:: Passage ::
• • • •

The life cycle of cannabis is made up of four stages:
- Germination (1 week)
- Seedling (2-3 weeks)
- Vegetative (3-5 weeks)
- Flowering (6-8 weeks)
Germination (1 Week)
Once your cannabis seeds have matured, they’re ready for germination.
- Wet four paper towels, soaking them with distilled water.
- Lay two paper towels on a plate. Place the cannabis seeds atop the wet paper, with at least an inch of space between them. Cover them with the remaining two paper towels.
- Take a second plate, flip it on its face and cover the seeds, creating a small dome to keep out the light.
- Keep the seeds in a warm area.
- Periodically check the seeds, looking for them to split and produce a single sprout. This process could take from a couple of days to two weeks. Wet the paper towels as necessary to keep them saturated.
- Once you see tap roots sprout from the seeds, transfer them into the small 2-inch pots filled with soil. In a couple of days, you’ll see the stem sprout from the soil and two rounded cotyledon (embryonic) leaves emerge.
Keep in mind that some cannabis seeds will be duds and not sprout. Others will take longer to sprout.
Seedling (2-3 Weeks)
Once your cannabis plants emerge from the soil, they are considered seedlings. During this period, the stem will produce more healthy green leaves with multiple fingers. The plants are considered seedlings until their leaves each develop five to seven fingers.
Throughout this 2-3 week stage, you’ll want to give your marijuana plants 18 hours of light or more if growing inside. Water only periodically, because the cannabis plant’s roots are small and don’t need much.

• • • •

:: How to complete this task ::
Reproduce the passage on the cannabis life cycle in full, word for word.

Entries taken from a collection
• • • •

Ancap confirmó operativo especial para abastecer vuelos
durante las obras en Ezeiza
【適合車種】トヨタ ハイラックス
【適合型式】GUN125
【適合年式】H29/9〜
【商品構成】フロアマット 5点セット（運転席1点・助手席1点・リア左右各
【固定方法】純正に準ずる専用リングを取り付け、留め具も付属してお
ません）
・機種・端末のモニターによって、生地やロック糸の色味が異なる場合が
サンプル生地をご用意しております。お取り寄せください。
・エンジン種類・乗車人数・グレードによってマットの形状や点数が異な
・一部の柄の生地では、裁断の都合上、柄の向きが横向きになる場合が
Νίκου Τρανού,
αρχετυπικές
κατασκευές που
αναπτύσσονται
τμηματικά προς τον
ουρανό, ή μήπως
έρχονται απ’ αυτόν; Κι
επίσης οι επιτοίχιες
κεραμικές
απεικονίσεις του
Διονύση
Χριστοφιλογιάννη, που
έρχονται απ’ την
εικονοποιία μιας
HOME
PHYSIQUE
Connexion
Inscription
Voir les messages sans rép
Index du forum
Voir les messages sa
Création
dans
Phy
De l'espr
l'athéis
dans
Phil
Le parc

• • • •

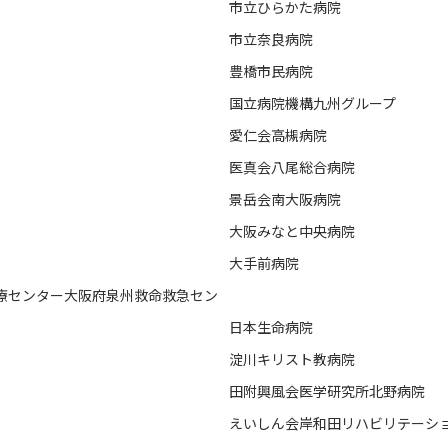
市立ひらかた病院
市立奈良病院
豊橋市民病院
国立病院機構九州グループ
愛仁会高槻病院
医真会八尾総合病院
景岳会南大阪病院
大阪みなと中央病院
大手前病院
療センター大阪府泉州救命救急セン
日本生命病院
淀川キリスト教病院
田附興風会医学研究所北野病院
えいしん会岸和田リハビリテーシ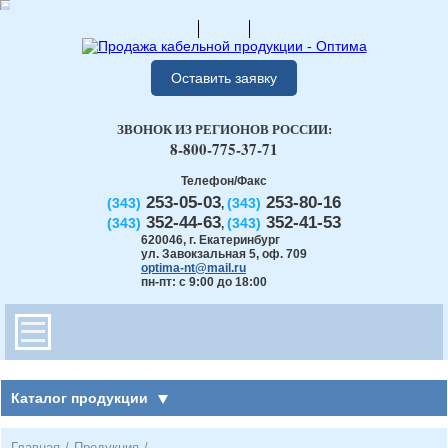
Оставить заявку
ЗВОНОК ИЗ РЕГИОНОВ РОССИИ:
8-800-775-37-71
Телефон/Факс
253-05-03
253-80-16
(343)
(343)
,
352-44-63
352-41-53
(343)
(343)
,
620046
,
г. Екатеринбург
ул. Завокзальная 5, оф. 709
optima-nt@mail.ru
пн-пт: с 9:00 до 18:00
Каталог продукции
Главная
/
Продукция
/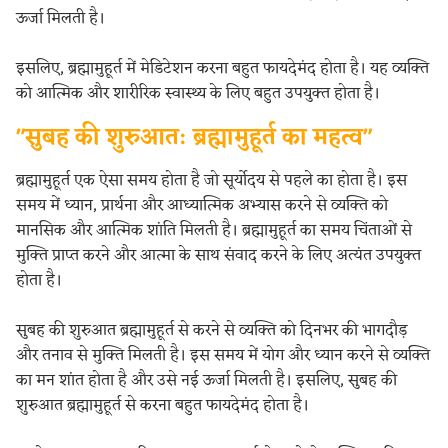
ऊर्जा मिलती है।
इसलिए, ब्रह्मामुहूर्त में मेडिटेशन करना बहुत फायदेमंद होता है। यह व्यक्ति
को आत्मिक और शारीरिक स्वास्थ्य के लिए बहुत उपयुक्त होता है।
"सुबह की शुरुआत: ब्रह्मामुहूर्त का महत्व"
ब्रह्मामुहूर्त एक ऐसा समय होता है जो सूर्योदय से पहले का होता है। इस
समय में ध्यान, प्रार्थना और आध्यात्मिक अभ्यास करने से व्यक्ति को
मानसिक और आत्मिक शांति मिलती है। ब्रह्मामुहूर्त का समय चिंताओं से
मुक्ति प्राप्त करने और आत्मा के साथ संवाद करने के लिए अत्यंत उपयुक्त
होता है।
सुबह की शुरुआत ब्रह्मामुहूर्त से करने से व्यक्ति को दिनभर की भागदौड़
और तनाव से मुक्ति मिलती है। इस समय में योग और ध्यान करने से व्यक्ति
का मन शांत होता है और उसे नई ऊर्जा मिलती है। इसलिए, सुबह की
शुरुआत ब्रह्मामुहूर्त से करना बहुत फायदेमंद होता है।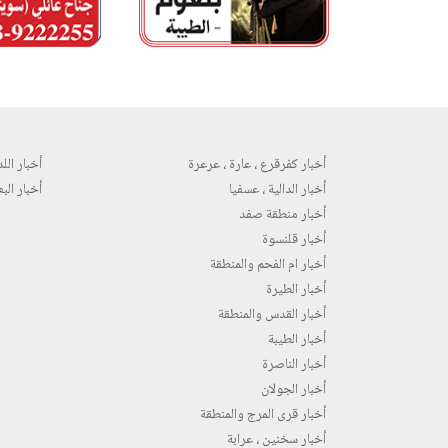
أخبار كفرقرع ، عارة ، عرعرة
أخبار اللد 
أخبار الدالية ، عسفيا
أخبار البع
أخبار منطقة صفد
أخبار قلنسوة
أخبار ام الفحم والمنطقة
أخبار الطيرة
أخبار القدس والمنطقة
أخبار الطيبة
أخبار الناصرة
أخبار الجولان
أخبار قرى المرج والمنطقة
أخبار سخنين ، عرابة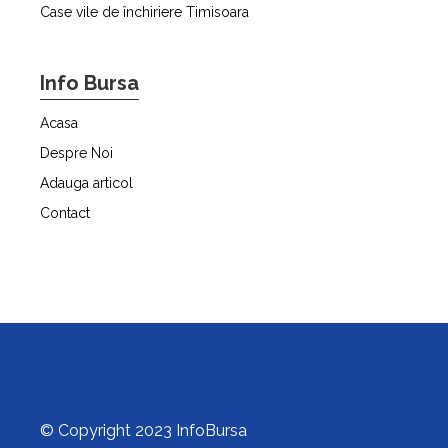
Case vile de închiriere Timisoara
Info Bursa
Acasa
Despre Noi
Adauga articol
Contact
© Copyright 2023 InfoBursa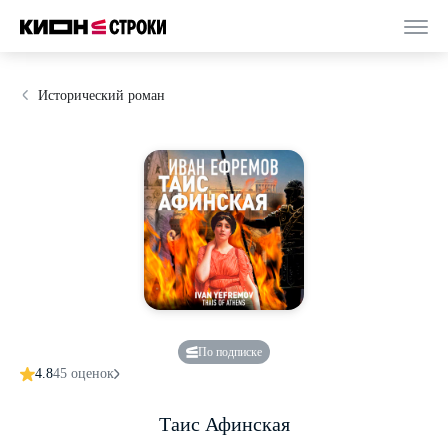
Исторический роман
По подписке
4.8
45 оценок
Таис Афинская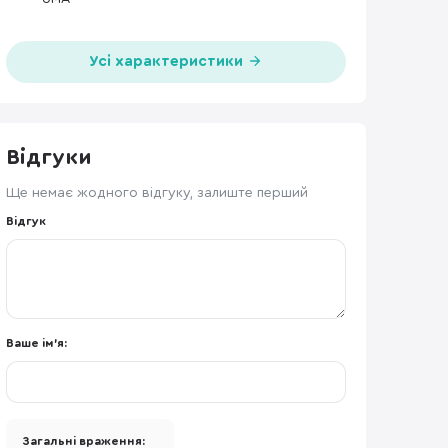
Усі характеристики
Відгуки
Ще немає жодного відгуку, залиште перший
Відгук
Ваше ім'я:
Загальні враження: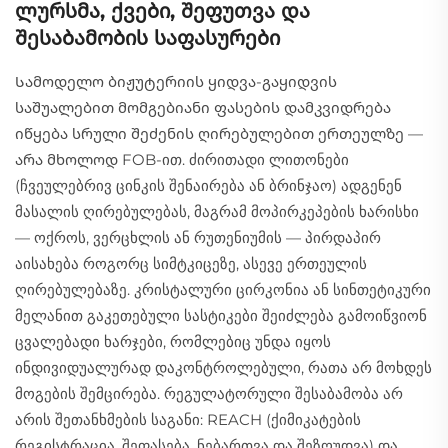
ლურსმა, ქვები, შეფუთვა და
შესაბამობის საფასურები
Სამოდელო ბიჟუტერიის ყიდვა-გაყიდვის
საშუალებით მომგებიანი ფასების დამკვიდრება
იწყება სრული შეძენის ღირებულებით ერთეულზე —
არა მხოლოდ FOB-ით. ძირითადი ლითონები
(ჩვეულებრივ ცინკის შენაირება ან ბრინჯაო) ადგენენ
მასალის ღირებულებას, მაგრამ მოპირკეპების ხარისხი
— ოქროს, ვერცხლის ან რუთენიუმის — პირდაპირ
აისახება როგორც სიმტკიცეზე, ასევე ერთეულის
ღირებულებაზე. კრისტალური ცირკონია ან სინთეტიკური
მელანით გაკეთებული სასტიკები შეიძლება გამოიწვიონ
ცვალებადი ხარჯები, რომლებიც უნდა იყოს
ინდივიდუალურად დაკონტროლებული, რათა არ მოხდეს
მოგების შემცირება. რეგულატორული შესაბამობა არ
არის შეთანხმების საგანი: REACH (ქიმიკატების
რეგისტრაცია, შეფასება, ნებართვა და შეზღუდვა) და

• • • •

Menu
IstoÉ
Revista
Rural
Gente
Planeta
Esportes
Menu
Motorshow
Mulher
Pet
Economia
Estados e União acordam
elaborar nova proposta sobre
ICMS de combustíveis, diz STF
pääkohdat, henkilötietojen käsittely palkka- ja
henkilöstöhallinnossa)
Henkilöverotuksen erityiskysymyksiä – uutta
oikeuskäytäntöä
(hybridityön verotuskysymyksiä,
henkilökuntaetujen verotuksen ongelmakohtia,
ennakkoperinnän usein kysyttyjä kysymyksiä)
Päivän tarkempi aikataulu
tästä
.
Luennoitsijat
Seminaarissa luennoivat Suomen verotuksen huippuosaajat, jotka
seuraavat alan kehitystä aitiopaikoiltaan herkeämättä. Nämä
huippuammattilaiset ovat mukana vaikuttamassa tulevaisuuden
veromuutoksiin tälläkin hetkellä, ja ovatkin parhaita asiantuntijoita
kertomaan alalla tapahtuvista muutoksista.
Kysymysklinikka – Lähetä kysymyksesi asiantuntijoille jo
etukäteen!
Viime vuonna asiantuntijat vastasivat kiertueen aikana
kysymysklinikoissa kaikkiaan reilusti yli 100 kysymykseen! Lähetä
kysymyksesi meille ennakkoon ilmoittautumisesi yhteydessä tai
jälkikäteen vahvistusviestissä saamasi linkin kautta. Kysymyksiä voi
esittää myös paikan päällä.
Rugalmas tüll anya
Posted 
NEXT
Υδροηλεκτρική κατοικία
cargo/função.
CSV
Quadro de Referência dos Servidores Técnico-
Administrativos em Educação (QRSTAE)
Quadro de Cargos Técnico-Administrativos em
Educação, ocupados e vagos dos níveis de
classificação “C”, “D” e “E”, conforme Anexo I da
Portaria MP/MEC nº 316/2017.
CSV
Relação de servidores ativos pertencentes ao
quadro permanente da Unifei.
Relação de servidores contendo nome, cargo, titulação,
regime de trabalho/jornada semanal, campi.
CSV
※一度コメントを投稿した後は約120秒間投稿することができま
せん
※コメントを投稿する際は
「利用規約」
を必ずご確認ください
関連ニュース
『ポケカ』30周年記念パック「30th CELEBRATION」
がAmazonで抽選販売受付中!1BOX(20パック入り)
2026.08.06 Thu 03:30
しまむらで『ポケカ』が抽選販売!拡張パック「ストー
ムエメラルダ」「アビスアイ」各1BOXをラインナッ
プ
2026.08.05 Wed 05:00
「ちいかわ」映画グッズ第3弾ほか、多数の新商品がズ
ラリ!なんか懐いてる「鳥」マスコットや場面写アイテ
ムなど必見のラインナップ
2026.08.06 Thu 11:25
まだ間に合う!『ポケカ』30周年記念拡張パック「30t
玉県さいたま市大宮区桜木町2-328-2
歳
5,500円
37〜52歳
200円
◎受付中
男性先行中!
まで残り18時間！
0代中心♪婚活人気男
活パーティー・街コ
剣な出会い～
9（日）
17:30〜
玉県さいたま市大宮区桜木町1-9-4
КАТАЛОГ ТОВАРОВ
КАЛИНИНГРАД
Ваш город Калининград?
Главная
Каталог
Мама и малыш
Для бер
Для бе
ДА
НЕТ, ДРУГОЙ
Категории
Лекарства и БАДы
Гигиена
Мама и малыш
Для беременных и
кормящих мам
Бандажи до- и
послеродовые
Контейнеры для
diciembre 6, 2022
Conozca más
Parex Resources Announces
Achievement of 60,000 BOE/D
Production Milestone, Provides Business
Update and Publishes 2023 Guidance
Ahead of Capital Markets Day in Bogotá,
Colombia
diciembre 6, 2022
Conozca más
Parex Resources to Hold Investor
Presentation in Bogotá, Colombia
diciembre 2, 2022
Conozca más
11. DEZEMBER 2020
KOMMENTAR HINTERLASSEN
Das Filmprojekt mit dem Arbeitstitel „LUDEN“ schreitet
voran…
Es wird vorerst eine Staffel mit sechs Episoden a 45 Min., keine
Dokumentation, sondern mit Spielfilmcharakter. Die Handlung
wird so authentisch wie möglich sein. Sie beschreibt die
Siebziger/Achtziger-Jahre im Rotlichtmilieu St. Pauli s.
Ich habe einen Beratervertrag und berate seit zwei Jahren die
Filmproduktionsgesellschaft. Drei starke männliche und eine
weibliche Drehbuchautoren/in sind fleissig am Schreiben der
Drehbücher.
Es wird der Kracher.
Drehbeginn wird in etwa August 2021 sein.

• • • •

:: Task result ::
The life cycle of cannabis is made up of four stages:
- Germination (1 week)
- Seedling (2-3 weeks)
- Vegetative (3-5 weeks)
- Flowering (6-8 weeks)
Germination (1 Week)
Once your cannabis seeds have matured, they’re ready for germination.
- Wet four paper towels, soaking them with distilled water.
- Lay two paper towels on a plate. Place the cannabis seeds atop the wet paper, with at least an inch of space between them. Cover them with the remaining two paper towels.
- Take a second plate, flip it on its face and cover the seeds, creating a small dome to keep out the light.
- Keep the seeds in a warm area.
- Periodically check the seeds, looking for them to split and produce a single sprout. This process could take from a couple of days to two weeks. Wet the paper towels as necessary to keep them saturated.
- Once you see tap roots sprout from the seeds, transfer them into the small 2-inch pots filled with soil. In a couple of days, you’ll see the stem sprout from the soil and two rounded cotyledon (embryonic) leaves emerge.
Keep in mind that some cannabis seeds will be duds and not sprout. Others will take longer to sprout.
Seedling (2-3 Weeks)
Once your cannabis plants emerge from the soil, they are considered seedlings. During this period, the stem will produce more healthy green leaves with multiple fingers. The plants are considered seedlings until their leaves each develop five to seven fingers.
Throughout this 2-3 week stage, you’ll want to give your marijuana plants 18 hours of light or more if growing inside. Water only periodically, because the cannabis plant’s roots are small and don’t need much.